Mas, afinal, tiveram, só que não terá sido no sentido que o Presidente queria e, pior, vieram agudizar aquela que já era uma das principais preocupações do Presidente e agora será mesmo uma das maiores: a existência de alternativas políticas.
Marcelo tem defendido que é preciso uma oposição forte, uma alternativa clara à actual maioria de esquerda. Disse-o várias vezes, em várias ocasiões. E voltou a dizer nas comemorações do 5 de Outubro. “A existência de alternativa quanto à governação é sempre preferível às ambiguidades diluidoras e que só reforçam os radicalismos anti-sistémicos”, afirmou o Presidente no seu discurso na Praça do Município, curto de sete minutos, mas cheio de conteúdo e de recados.
Os resultados eleitorais de 1 de Outubro acabaram por levar Pedro Passos Coelho a deixar a liderança do PSD, que entra num processo de sucessão interna que vai causar ainda mais divisões dentro do partido. Acresce o resultado de Assunção Cristas em Lisboa, que lhe permite cantar vitória e ambicionar uma nova relação de forças com os seus antigos parceiros de coligação.

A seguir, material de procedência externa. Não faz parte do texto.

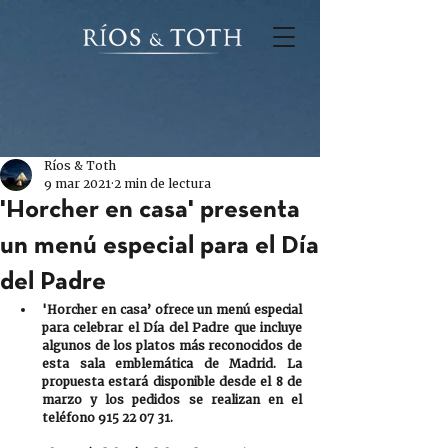
Ríos & Toth
9 mar 2021
2 min de lectura
'Horcher en casa' presenta
un menú especial para el Día
del Padre
'Horcher en casa’ ofrece un menú especial 
para celebrar el Día del Padre que incluye 
algunos de los platos más reconocidos de 
esta sala emblemática de Madrid. La 
propuesta estará disponible desde el 8 de 
marzo y los pedidos se realizan en el 
teléfono 915 22 07 31.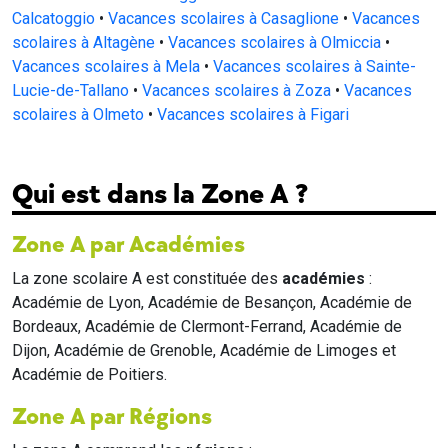
Calcatoggio
•
Vacances scolaires à Casaglione
•
Vacances
scolaires à Altagène
•
Vacances scolaires à Olmiccia
•
Vacances scolaires à Mela
•
Vacances scolaires à Sainte-
Lucie-de-Tallano
•
Vacances scolaires à Zoza
•
Vacances
scolaires à Olmeto
•
Vacances scolaires à Figari
Qui est dans la Zone A ?
Zone A par Académies
La zone scolaire A est constituée des
académies
:
Académie de Lyon, Académie de Besançon, Académie de
Bordeaux, Académie de Clermont-Ferrand, Académie de
Dijon, Académie de Grenoble, Académie de Limoges et
Académie de Poitiers.
Zone A par Régions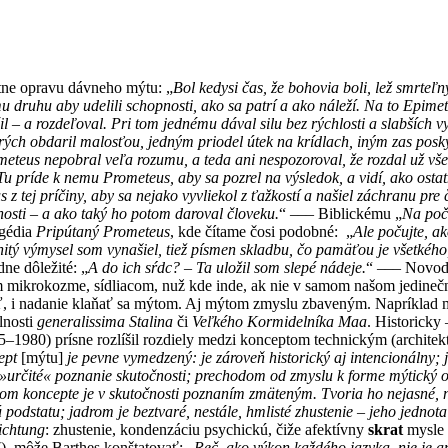
tne opravu dávneho mýtu: „
Bol kedysi čas, že bohovia boli, lež smrteľ
ému druhu aby udelili schopnosti, ako sa patrí a ako náleží. Na to Epim
 – a rozdeľoval. Pri tom jednému dával silu bez rýchlosti a slabších v
orých obdaril malosťou, jedným priodel útek na krídlach, iným zas posk
eteus nepobral veľa rozumu, a teda ani nespozoroval, že rozdal už vše
Tu príde k nemu Prometeus, aby sa pozrel na výsledok, a vidí, ako ostatn
 z tej príčiny, aby sa nejako vyvliekol z ťažkostí a našiel záchranu pre
osti – a ako taký ho potom daroval človeku.
“ ––– Biblickému „
Na poč
agédia
Pripútaný Prometeus
, kde čítame čosi podobné: „
Ale počujte, a
nitý výmysel som vynašiel, tiež písmen skladbu, čo pamäťou je všetkéh
ne dôležité: „
A do ich sŕdc? – Ta uložil som slepé nádeje.
“ ––– Novodo
m mikrokozme, sídliacom, nuž kde inde, ak nie v samom našom jedineč
om, žiaľ, i nadanie klaňať sa mýtom. Aj mýtom zmyslu zbaveným. Napríkl
lnosti
generalissima Stalina
či
Veľkého Kormidelníka Maa
. Historicky
–1980) prísne rozlíšil rozdiely medzi konceptom technickým (architekt
ept
[mýtu]
je pevne vymedzený: je zároveň historický aj intencionálny;
 »určité« poznanie skutočnosti; prechodom od zmyslu k forme mýtický o
om koncepte je v skutočnosti poznaním zmäteným. Tvoria ho nejasné,
ú podstatu; jadrom je beztvaré, nestále, hmlisté zhustenie – jeho jednot
ichtung
: zhustenie, kondenzáciu psychickú, čiže afektívny
skrat
mysle 
), môže Barthes konštatovať: „
Reč, ako výkon každého jazyka, nie je a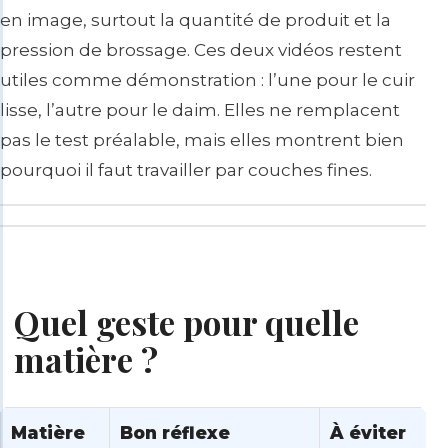
en image, surtout la quantité de produit et la
pression de brossage. Ces deux vidéos restent
utiles comme démonstration : l’une pour le cuir
lisse, l’autre pour le daim. Elles ne remplacent
pas le test préalable, mais elles montrent bien
pourquoi il faut travailler par couches fines.
Quel geste pour quelle
matière ?
Matière
Bon réflexe
À éviter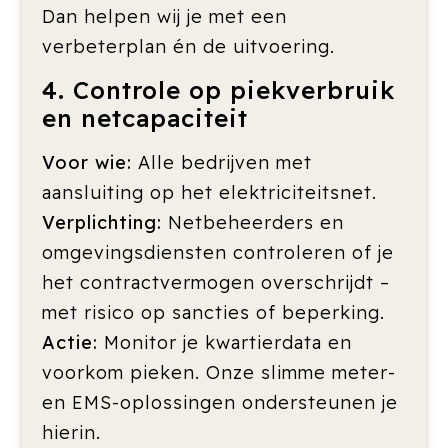
Dan helpen wij je met een
verbeterplan én de uitvoering.
4. Controle op piekverbruik
en netcapaciteit
Voor wie:
Alle bedrijven met
aansluiting op het elektriciteitsnet.
Verplichting:
Netbeheerders en
omgevingsdiensten controleren of je
het contractvermogen overschrijdt –
met risico op sancties of beperking.
Actie:
Monitor je kwartierdata en
voorkom pieken. Onze slimme meter-
en EMS-oplossingen ondersteunen je
hierin.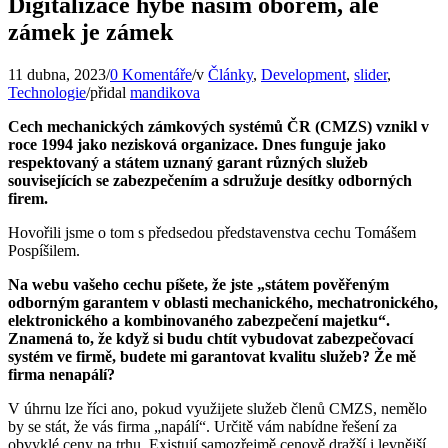
Digitalizace hýbe naším oborem, ale
zámek je zámek
11 dubna, 2023
/
0 Komentáře
/
v
Články
,
Development
,
slider
,
Technologie
/
přidal
mandikova
Cech mechanických zámkových systémů ČR (CMZS) vznikl v
roce 1994 jako nezisková organizace. Dnes funguje jako
respektovaný a státem uznaný garant různých služeb
souvisejících se zabezpečením a sdružuje desítky odborných
firem.
Hovořili jsme o tom s předsedou představenstva cechu Tomášem
Pospíšilem.
Na webu vašeho cechu píšete, že jste „státem pověřeným
odborným garantem v oblasti mechanického, mechatronického,
elektronického a kombinovaného zabezpečení majetku“.
Znamená to, že když si budu chtít vybudovat zabezpečovací
systém ve firmě, budete mi garantovat kvalitu služeb? Že mě
firma nenapálí?
V úhrnu lze říci ano, pokud využijete služeb členů CMZS, nemělo
by se stát, že vás firma „napálí“. Určitě vám nabídne řešení za
obvyklé ceny na trhu. Existují samozřejmě cenově dražší i levnější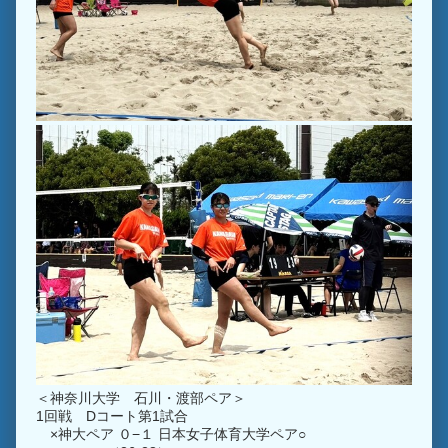
＜神奈川大学 石川・渡部ペア＞
1回戦 Dコート第1試合
×神大ペア ０−１ 日本女子体育大学ペア○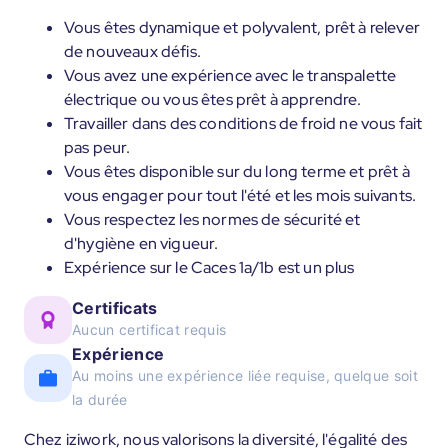
Vous êtes dynamique et polyvalent, prêt à relever
de nouveaux défis.
Vous avez une expérience avec le transpalette
électrique ou vous êtes prêt à apprendre.
Travailler dans des conditions de froid ne vous fait
pas peur.
Vous êtes disponible sur du long terme et prêt à
vous engager pour tout l'été et les mois suivants.
Vous respectez les normes de sécurité et
d'hygiène en vigueur.
Expérience sur le Caces 1a/1b est un plus
Certificats
Aucun certificat requis
Expérience
Au moins une expérience liée requise, quelque soit
la durée
Chez iziwork, nous valorisons la diversité, l'égalité des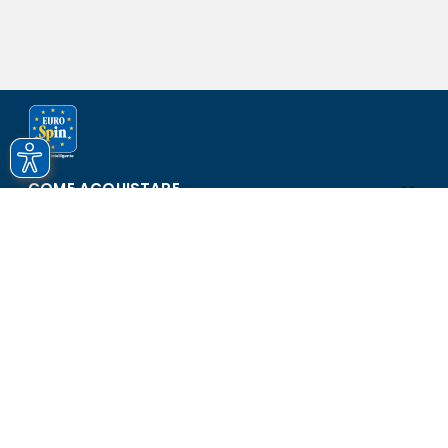
COME ACQUISTARE
ASSISTENZA E SICUREZZA
SCOPRI EUROSPIN
CONTATTI
Eurospin Italia S.p.A. in collaborazione con le altre società del
gruppo - Via Campalto 3/d - 37036 San Martino Buon Albergo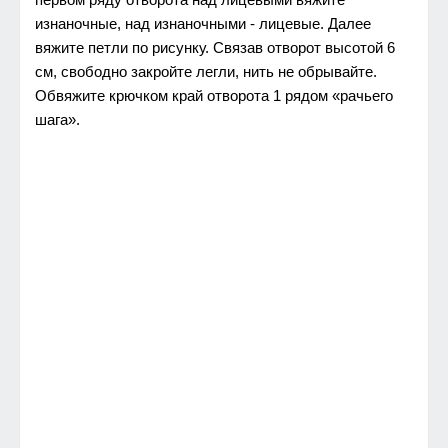
изнаночные, над изнаночными - лицевые. Далее
вяжите петли по рисунку. Связав отворот высотой 6
см, свободно закройте легли, нить не обрывайте.
Обвяжите крючком край отворота 1 рядом «рачьего
шага».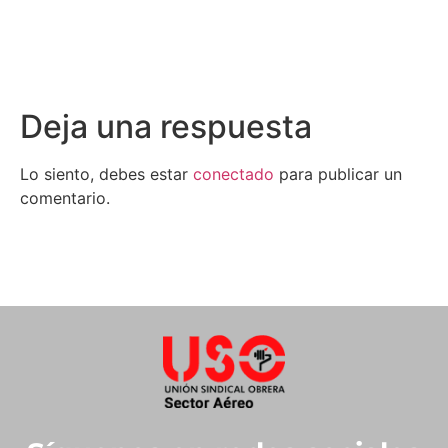
Deja una respuesta
Lo siento, debes estar
conectado
para publicar un
comentario.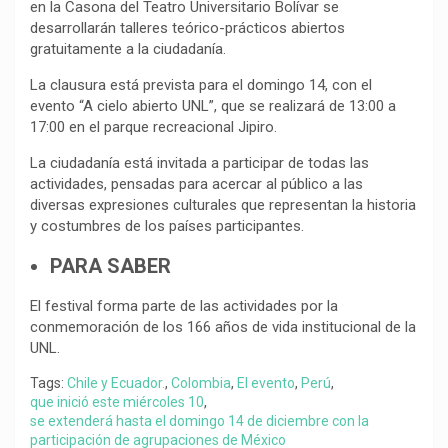
en la Casona del Teatro Universitario Bolívar se
desarrollarán talleres teórico-prácticos abiertos
gratuitamente a la ciudadanía.
La clausura está prevista para el domingo 14, con el
evento “A cielo abierto UNL”, que se realizará de 13:00 a
17:00 en el parque recreacional Jipiro.
La ciudadanía está invitada a participar de todas las
actividades, pensadas para acercar al público a las
diversas expresiones culturales que representan la historia
y costumbres de los países participantes.
PARA SABER
El festival forma parte de las actividades por la
conmemoración de los 166 años de vida institucional de la
UNL.
Tags:
Chile y Ecuador.
,
Colombia
,
El evento
,
Perú
,
que inició este miércoles 10
,
se extenderá hasta el domingo 14 de diciembre con la
participación de agrupaciones de México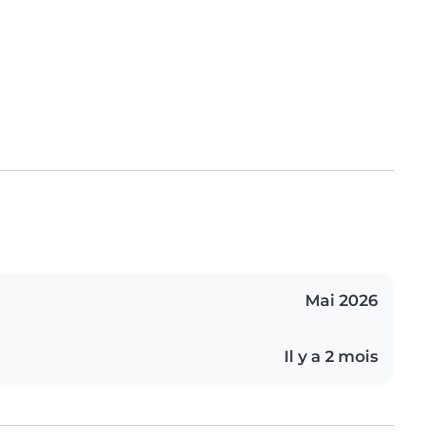
Mai 2026
Il y a 2 mois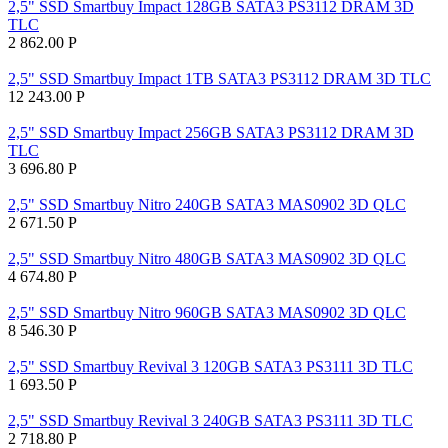
2,5" SSD Smartbuy Impact 128GB SATA3 PS3112 DRAM 3D
TLC
2 862.00
Р
2,5" SSD Smartbuy Impact 1TB SATA3 PS3112 DRAM 3D TLC
12 243.00
Р
2,5" SSD Smartbuy Impact 256GB SATA3 PS3112 DRAM 3D
TLC
3 696.80
Р
2,5" SSD Smartbuy Nitro 240GB SATA3 MAS0902 3D QLC
2 671.50
Р
2,5" SSD Smartbuy Nitro 480GB SATA3 MAS0902 3D QLC
4 674.80
Р
2,5" SSD Smartbuy Nitro 960GB SATA3 MAS0902 3D QLC
8 546.30
Р
2,5" SSD Smartbuy Revival 3 120GB SATA3 PS3111 3D TLC
1 693.50
Р
2,5" SSD Smartbuy Revival 3 240GB SATA3 PS3111 3D TLC
2 718.80
Р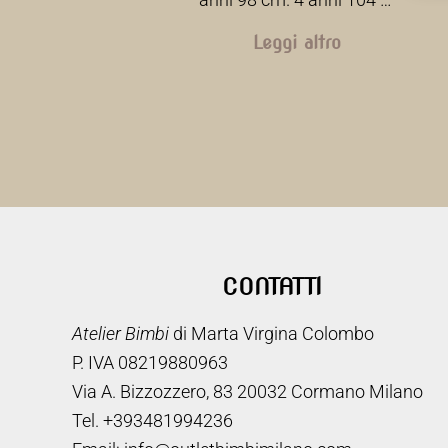
Leggi altro
CONTATTI
Atelier Bimbi
di Marta Virgina Colombo
P. IVA 08219880963
Via A. Bizzozzero, 83 20032 Cormano Milano
Tel. +393481994236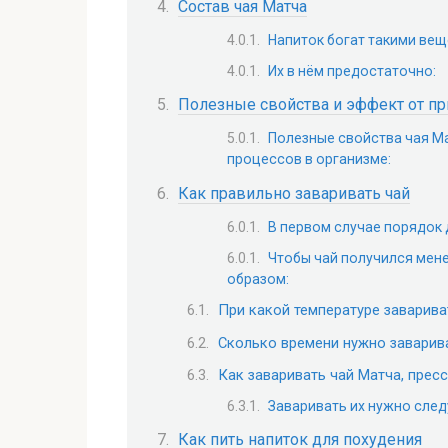
Состав чая Матча
Напиток богат такими вещ
Их в нём предостаточно:
Полезные свойства и эффект от пр
Полезные свойства чая М
процессов в организме:
Как правильно заваривать чай
В первом случае порядок 
Чтобы чай получился мен
образом:
При какой температуре заварива
Сколько времени нужно заварив
Как заваривать чай Матча, прес
Заваривать их нужно сле
Как пить напиток для похудения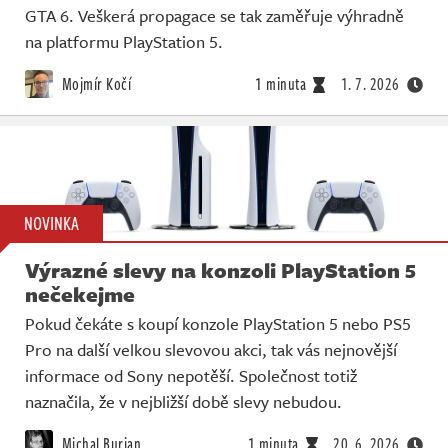
GTA 6. Veškerá propagace se tak zaměřuje výhradně
na platformu PlayStation 5.
Mojmír Kočí
1 minuta
1. 7. 2026
NOVINKA
Výrazné slevy na konzoli PlayStation 5
nečekejme
Pokud čekáte s koupí konzole PlayStation 5 nebo PS5
Pro na další velkou slevovou akci, tak vás nejnovější
informace od Sony nepotěší. Společnost totiž
naznačila, že v nejbližší době slevy nebudou.
Michal Burian
1 minuta
20. 6. 2026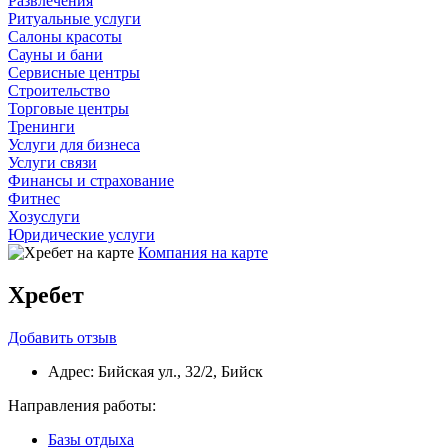
Развлечения
Ритуальные услуги
Салоны красоты
Сауны и бани
Сервисные центры
Строительство
Торговые центры
Тренинги
Услуги для бизнеса
Услуги связи
Финансы и страхование
Фитнес
Хозуслуги
Юридические услуги
Компания на карте
Хребет
Добавить
отзыв
Адрес:
Бийская ул., 32/2, Бийск
Направления работы:
Базы отдыха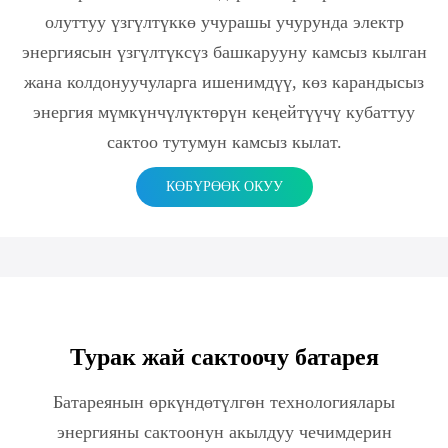
олуттуу үзгүлтүккө учурашы учурунда электр
энергиясын үзгүлтүксүз башкарууну камсыз кылган
жана колдонуучуларга ишенимдүү, көз карандысыз
энергия мүмкүнчүлүктөрүн кеңейтүүчү кубаттуу
сактоо тутумун камсыз кылат.
КӨБҮРӨӨК ОКУУ
Турак жай сактоочу батарея
Батареянын өркүндөтүлгөн технологиялары
энергияны сактоонун акылдуу чечимдерин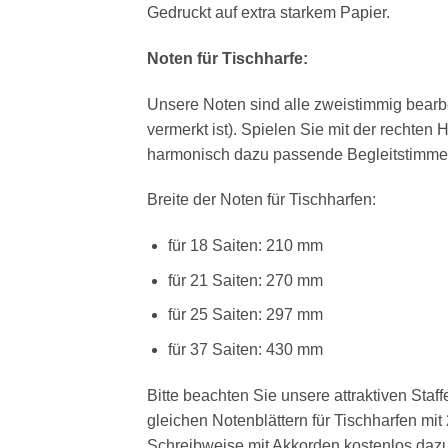
Gedruckt auf extra starkem Papier.
Noten für Tischharfe:
Unsere Noten sind alle zweistimmig bearb
vermerkt ist). Spielen Sie mit der rechten
harmonisch dazu passende Begleitstimme 
Breite der Noten für Tischharfen:
für 18 Saiten: 210 mm
für 21 Saiten: 270 mm
für 25 Saiten: 297 mm
für 37 Saiten: 430 mm
Bitte beachten Sie unsere attraktiven Sta
gleichen Notenblättern für Tischharfen mi
Schreibweise mit Akkorden kostenlos dazu.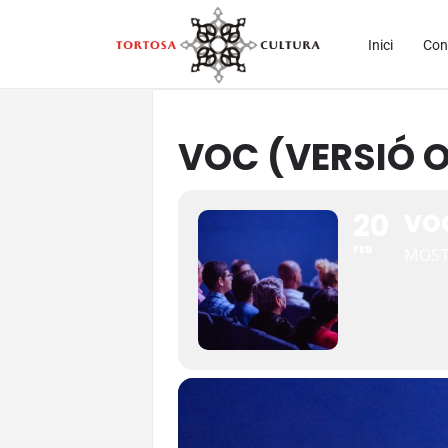
Inici
Con
VOC (VERSIÓ O
20
VOC
FEB
MOST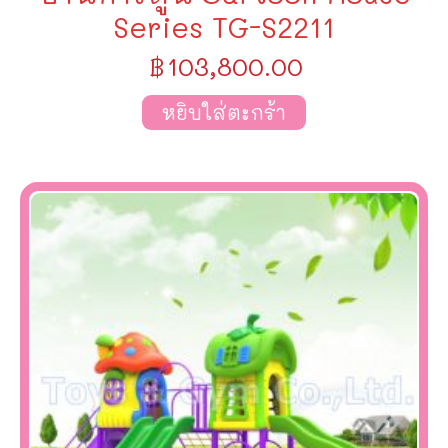
Series TG-S2211
฿
103,800.00
หยิบใส่ตะกร้า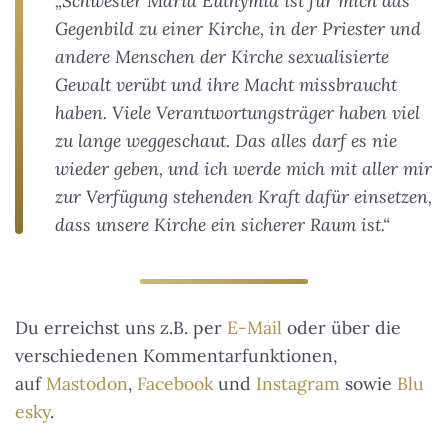
„Schwester Maria Euthymia ist für mich das
Gegenbild zu einer Kirche, in der Priester und
andere Menschen der Kirche sexualisierte
Gewalt verübt und ihre Macht missbraucht
haben. Viele Verantwortungsträger haben viel
zu lange weggeschaut. Das alles darf es nie
wieder geben, und ich werde mich mit aller mir
zur Verfügung stehenden Kraft dafür einsetzen,
dass unsere Kirche ein sicherer Raum ist.“
Du erreichst uns z.B. per
E-Mail
oder über die
verschiedenen Kommentarfunktionen,
auf
Mastodon
,
Facebook
und
Instagram
sowie
Blu
esky
.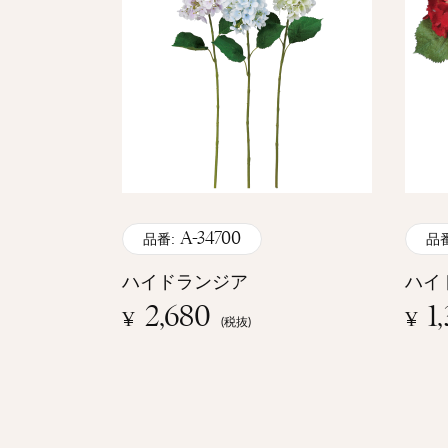
A-34700
品番:
品番
ハイドランジア
ハイ
2,680
1
¥
¥
(税抜)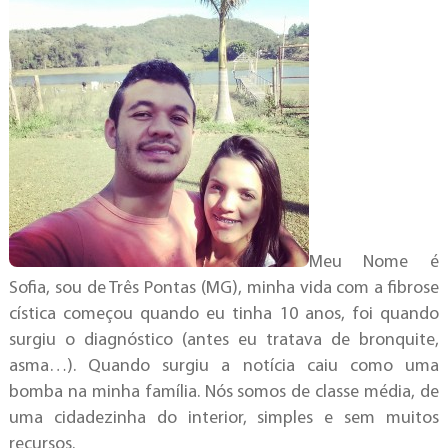
Meu Nome é
Sofia, sou de Três Pontas (MG), minha vida com a fibrose
cística começou quando eu tinha 10 anos, foi quando
surgiu o diagnóstico (antes eu tratava de bronquite,
asma…). Quando surgiu a notícia caiu como uma
bomba na minha família. Nós somos de classe média, de
uma cidadezinha do interior, simples e sem muitos
recursos.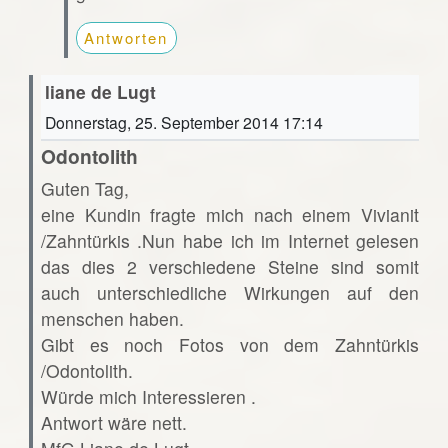
Antworten
liane de Lugt
Donnerstag, 25. September 2014 17:14
Odontolith
Guten Tag,
eine Kundin fragte mich nach einem Vivianit
/Zahntürkis .Nun habe ich im Internet gelesen
das dies 2 verschiedene Steine sind somit
auch unterschiedliche Wirkungen auf den
menschen haben.
Gibt es noch Fotos von dem Zahntürkis
/Odontolith.
Würde mich Interessieren .
Antwort wäre nett.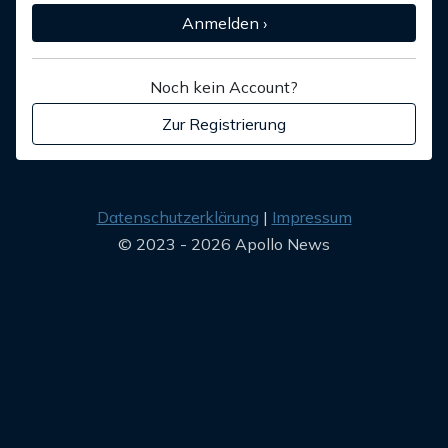
Anmelden ›
Noch kein Account?
Zur Registrierung
Datenschutzerklärung
Impressum
© 2023 - 2026 Apollo News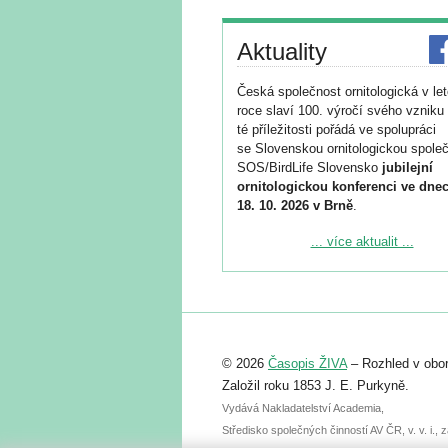
Aktuality
Česká společnost ornitologická v le
roce slaví 100. výročí svého vzniku 
té příležitosti pořádá ve spolupráci
se Slovenskou ornitologickou společ
SOS/BirdLife Slovensko
jubilejní
ornitologickou konferenci ve dnec
18. 10. 2026 v Brně
.
Podrobnější informace ke konferenc
... více aktualit ...
naleznete zde:
https://www.birdlife.cz/konference-2
Registrovat se můžete do 6. září.
Upozorňujeme, že termín pro odeslá
© 2026
Časopis ŽIVA
– Rozhled v obor
abstraktu přihlášené přednášky neb
posteru je už 30. června.
Založil roku 1853 J. E. Purkyně.
Vydává Nakladatelství Academia,
Středisko společných činností AV ČR, v. v. i.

A divisão dentro do PSD pode dar ainda mais espaço e força à líder do CDS, que tem os próximos meses para se apresentar como construtora de alternativa e líder em plenitude de funções da oposição ao “governo das esquerdas” como gosta de lhe chamar. E, se gerir bem o momento, pode até liderar a reflexão sobre o futuro do centro-direita em Portugal.
A alternativa pela qual Marcelo anseia pode, assim, demorar mais e ser bem mais frágil do que o Presidente gostaria. E, além disso, pode ter um protagonista que não será nada ao seu gosto: Rui Rio, o protocandidato a líder do PSD, que foi secretário-geral de Marcelo quando este liderou os sociais-democratas, mas com quem a relação não terminou bem; zangaram-se no âmbito do processo de refiliação de militantes que Rio liderou e cortaram mesmo relações pessoais. Mas não é só pelo passado que Rio não agradará a Marcelo, é também porque o ex-autarca do Porto é um adepto do Bloco Central – chegou a defendê-lo depois das legislativas de 2015 –, pelo que se pode ler no aviso sobre as “ambiguidades diluidoras” também um recado para dentro do PSD.
O Presidente olha, pois, para o seu partido de sempre com preocupação, ansiando por essa mudança de ciclo que lhe permita deixar de apoiar tanto o Governo. Mas, até lá, vai continuar a ter de ter a “grandeza de alma” que também pediu aos políticos no 5 de Outubro para fazer convergências no verdadeiramente essencial – a começar nas condições para a estabilidade política que permita estabilidade económica – , mantendo as frontais e salutares divergências naquilo que o não é.